A project log for Smart Battery, Smarter Power Pack

Fast Charging. Charge your portable devices. Use it as a UPS for your BeagleBone/Pi/Home WiFi Network. Or an emergency laptop power source.

kumar-abhishekKumar, Abhishek 09/05/2015 at 20:471 Comment

I could sit gloating over my toner transfer results but I knew it wasn't going to help too much as I had to assemble my boards. So there were a few more steps:

(i) Manual "HSL" treatment - Coat the board with flux and then use the angled bit of my soldering iron to tin all the traces serving the dual purpose of protecting the copper from tarnishing and filling up any etch imperfections in the traces.

(ii) Drilling all the vias and connecting them - this is where the board fab wins hands down over home PCB fabrication. Also learning how difficult it is to use carbide bits and not break them. Used some single strand wire to fill the vias and cut them flush to the board surface after soldering. Then manually checking each and every connection with a multimeter to ensure they tunneled through the layer gap..

Okay, once all this is done, then apply solder paste on the pads and place every component manually.
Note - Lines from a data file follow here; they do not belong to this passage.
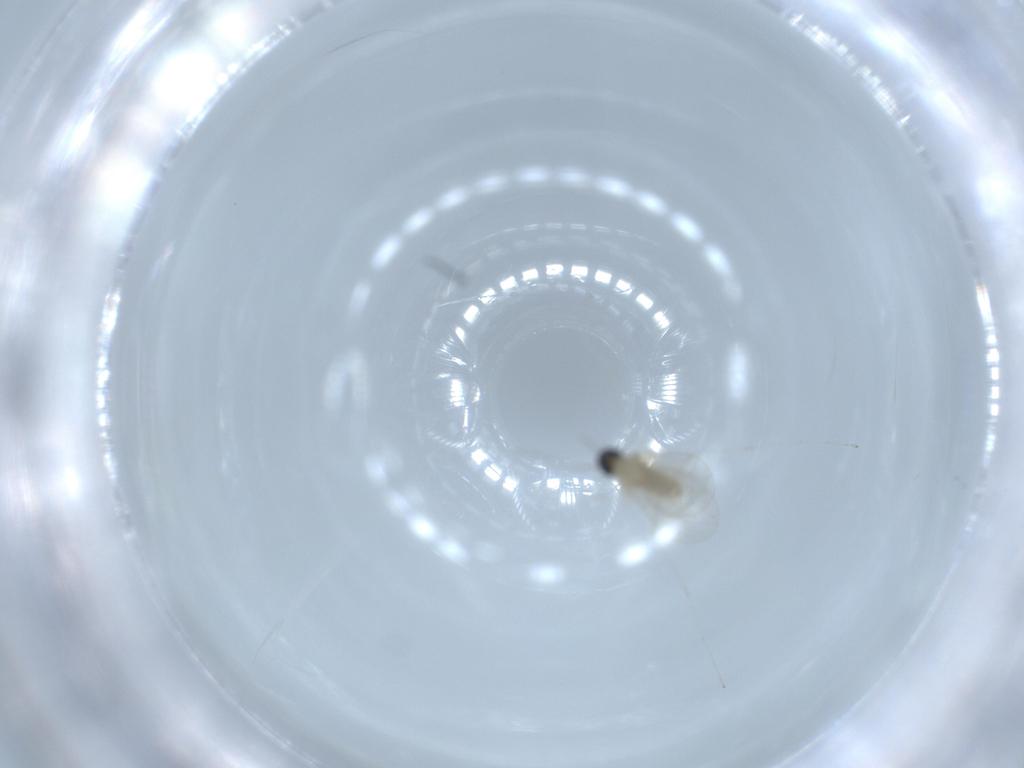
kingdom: Animalia
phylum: Arthropoda
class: Insecta
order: Diptera
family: Cecidomyiidae
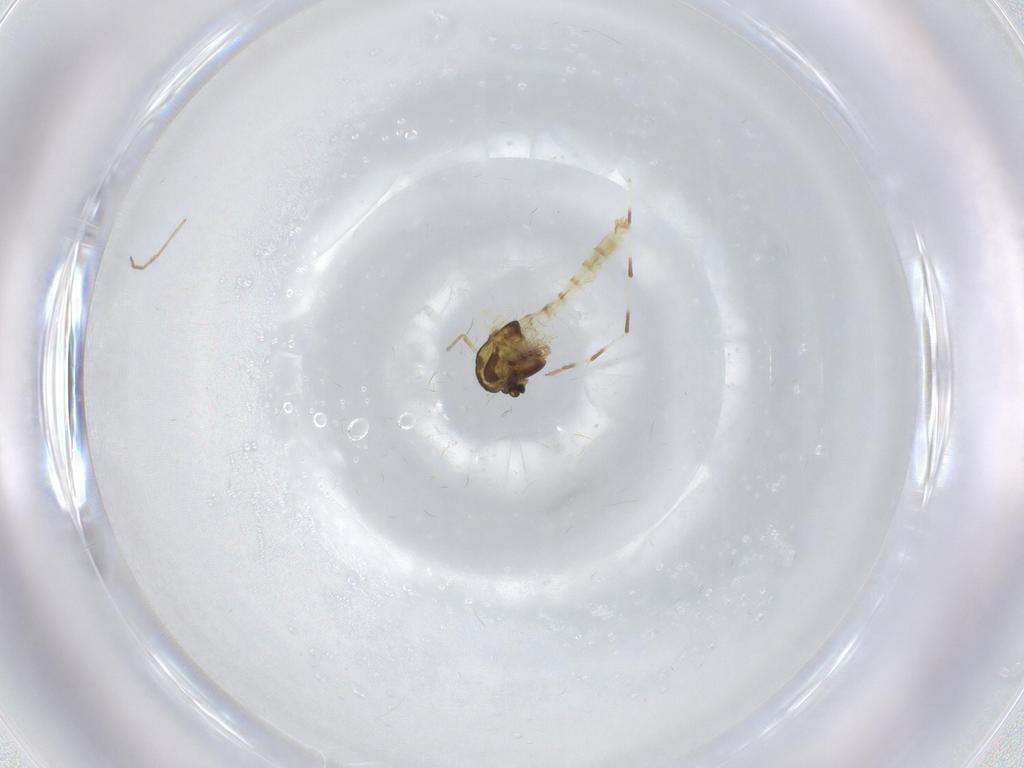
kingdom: Animalia
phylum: Arthropoda
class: Insecta
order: Diptera
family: Chironomidae
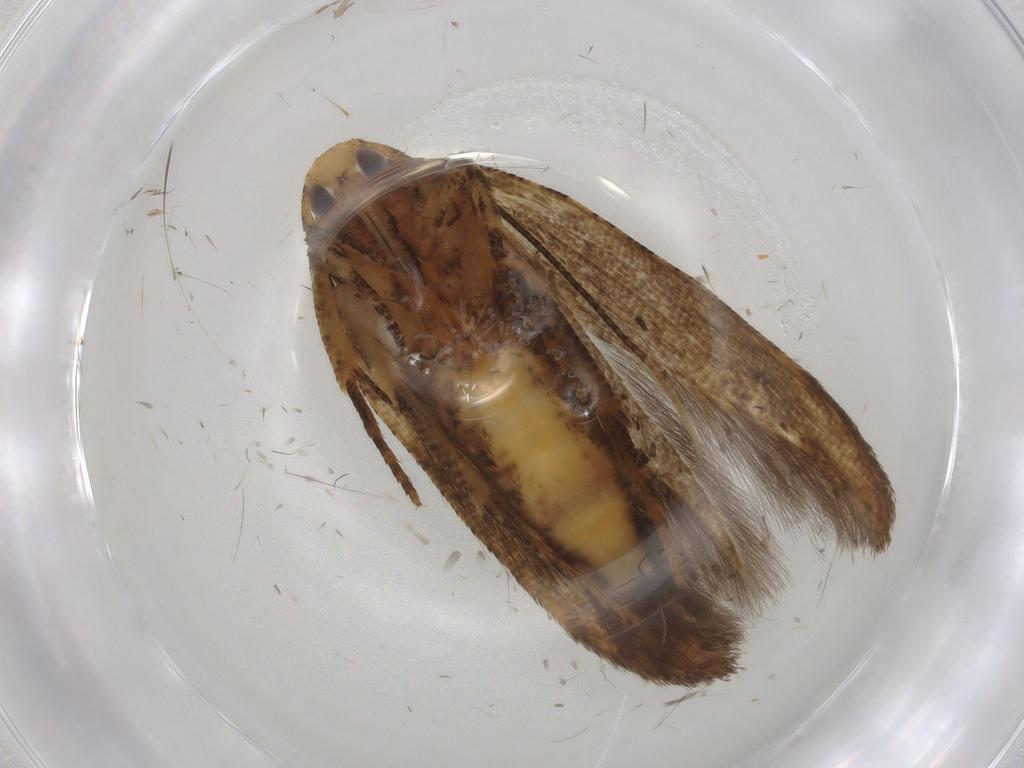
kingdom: Animalia
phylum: Arthropoda
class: Insecta
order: Lepidoptera
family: Cosmopterigidae
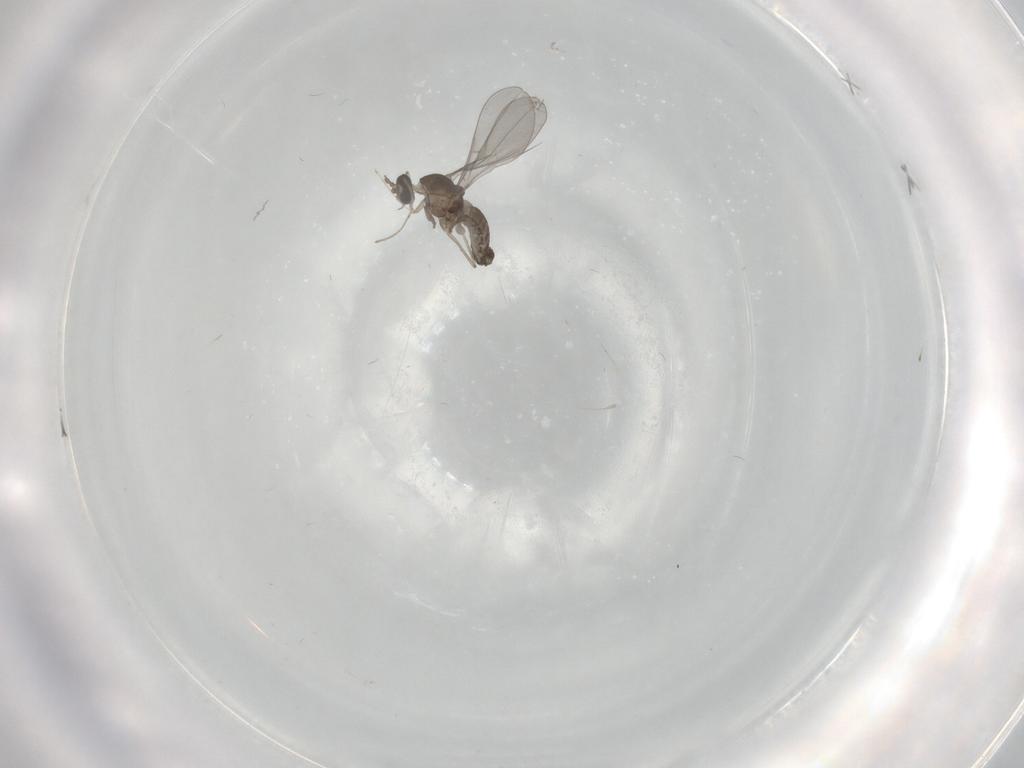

Then a quick reflow with a hot air gun.

Then solder the two through hole components - the barrel jack and the battery connector (on the other side)

Yes, it is very difficult to do solder-levelling on large filled copper areas.

Attached on the battery:

Discussions

Alan S wrote 09/05/2015 at 22:43 point

On 'drilling with carbide tips: I've done 'freehand' and 'drill press', and will never -EVER- go back to freehand. Just that much easier/happier.